Sintomas comuns durante uma crise

A crise pode envolver coração acelerado, aperto no peito, falta de ar, tremores, suor, tontura, formigamento, náusea, sensação de calor ou frio, medo de desmaiar, medo de morrer ou sensação de perder o controle. Em algumas pessoas, os sintomas vêm em ondas e duram poucos minutos. Em outras, deixam um rastro de cansaço e medo de acontecer novamente.

É importante lembrar que sintomas físicos intensos precisam ser avaliados com responsabilidade. Dor no peito, desmaio, falta de ar importante, confusão, uso de substâncias ou qualquer suspeita de emergência médica devem ser tratados como urgência.

O que fazer no momento da crise

Primeiro, tente reduzir a luta contra a sensação. Dizer que não pode sentir isso costuma aumentar o alarme. Se possível, sente-se, apoie os pés no chão e nomeie o que está acontecendo: isto parece uma crise de ansiedade; é intenso, mas vai passar. Nomear não resolve tudo, mas ajuda a tirar a experiência do campo do indizível.

Depois, volte para sinais concretos. Observe cinco coisas que vê, quatro sons que escuta, três pontos de contato do corpo com a cadeira ou o chão. Respire de forma mais lenta, sem forçar demais. Se prender a respiração piorar a sensação, apenas acompanhe o ar entrando e saindo. O objetivo não é controlar perfeitamente o corpo, mas mostrar a ele que não precisa escalar o alerta.

O que evitar durante a crise

Evite pesquisar sintomas compulsivamente no celular, se isso aumenta medo. Evite discutir assuntos difíceis no pico da crise. Evite se cobrar por ser racional. A crise não é resolvida por bronca. Também é melhor não tomar medicação de outra pessoa ou misturar substâncias para tentar apagar a sensação.

Se houver alguém de confiança por perto, frases simples ajudam mais do que interrogatórios: fica comigo, vamos sentar, respira no seu tempo, isso vai passar. A presença calma pode funcionar como uma borda quando a pessoa sente que está sem chão.

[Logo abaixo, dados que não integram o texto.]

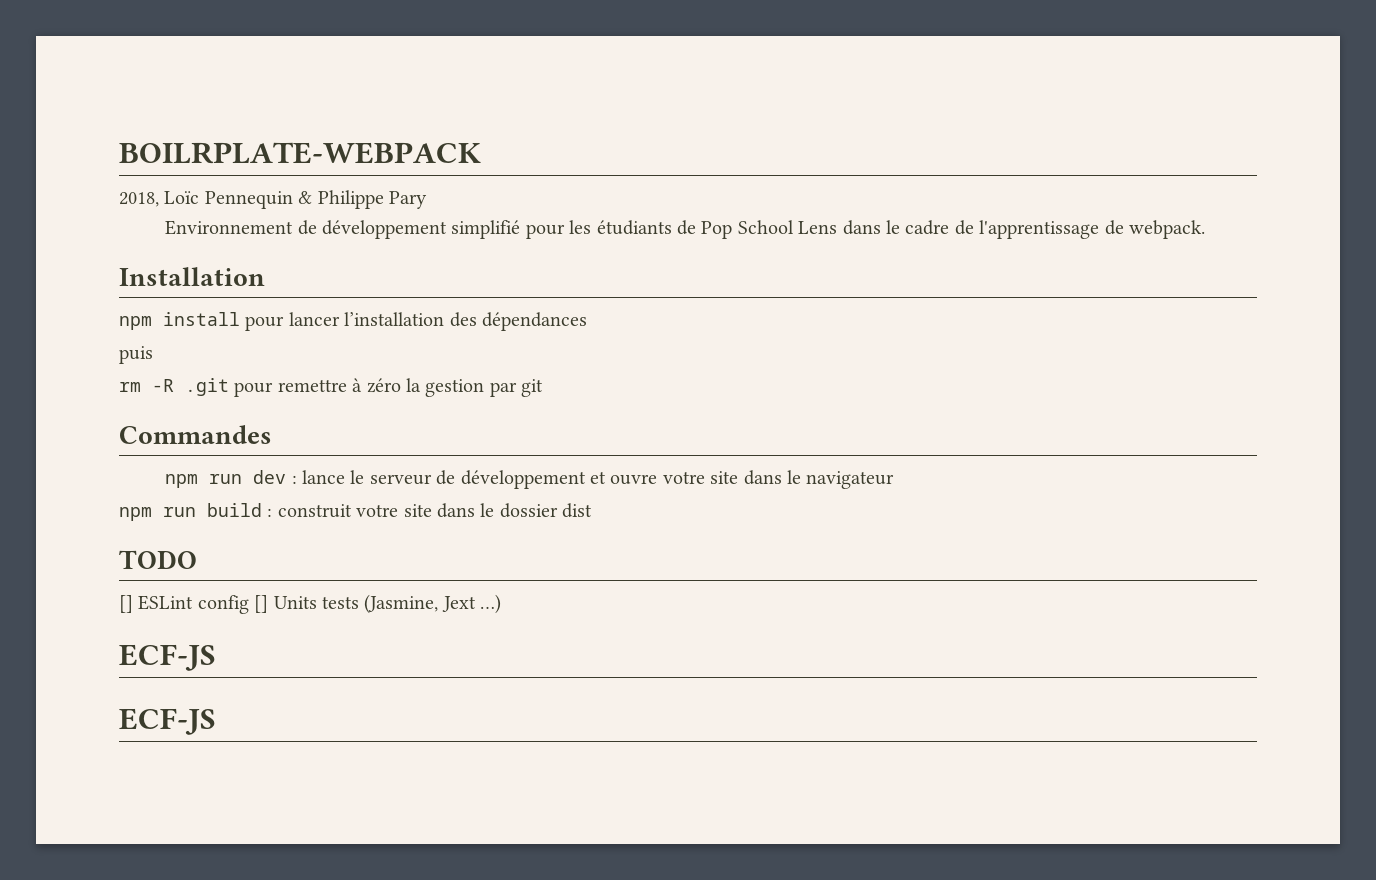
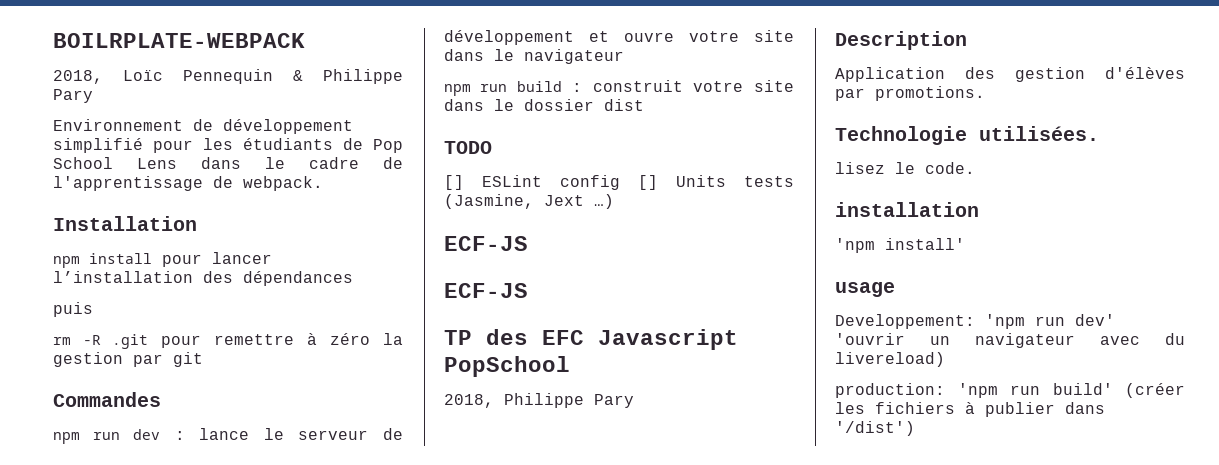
(216, 721) none -> [444,329,738,350] [444,356,570,377] [444,393,634,408] [835,31,967,50] [835,67,1185,82] [835,86,985,101] [835,126,1099,145] [835,162,975,174] [835,202,979,217] [835,238,965,253] [835,282,895,297] [835,314,1115,329] [835,333,1185,348] [835,352,945,367] [835,383,1185,398] [835,402,1105,417] [835,421,915,436] // TP des EFC Javascript PopSchool // 2018, Philippe Pary // Description // Application des gestion d'élèves par promotions. // Technologie utilisées. // lisez le code. // installation // 'npm install' // usage // Developpement: 'npm run dev' 'ouvrir un navigateur avec du livereload) // production: 'npm run build' (créer les fichiers à publier dans '/dist')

Depois da crise, procure entender o contexto

Passada a crise, vale perguntar o que vinha se acumulando. Excesso de cobrança, conflitos, luto, medo, trabalho sem pausa, sono ruim e relações instáveis podem preparar o terreno. Às vezes, a crise parece vir do nada, mas o corpo já estava sustentando algo há tempo.

Se as crises se repetem, se você passa a evitar lugares por medo de ter outra crise ou se o sofrimento interfere na rotina, buscar acompanhamento é importante. A terapia pode ajudar a escutar o que o corpo está dizendo quando a palavra ainda não alcança.

Nota de cuidado

Se houver risco de autoagressão, ideia de suicídio, confusão intensa, dor no peito, falta de ar importante ou sensação de perda de controle com risco imediato, procure um pronto atendimento, acione o SAMU 192 ou fale com o CVV 188. O blog orienta, mas não substitui cuidado profissional.

Perguntas frequentes

Crise de ansiedade é perigosa?

A crise pode ser muito assustadora, mas nem sempre indica risco físico. Ainda assim, sintomas intensos ou diferentes do habitual devem ser avaliados por serviço de saúde.

Quando procurar ajuda por crise de ansiedade?

Quando as crises se repetem, geram evitação, prejudicam trabalho ou relações, ou quando há medo constante de uma nova crise.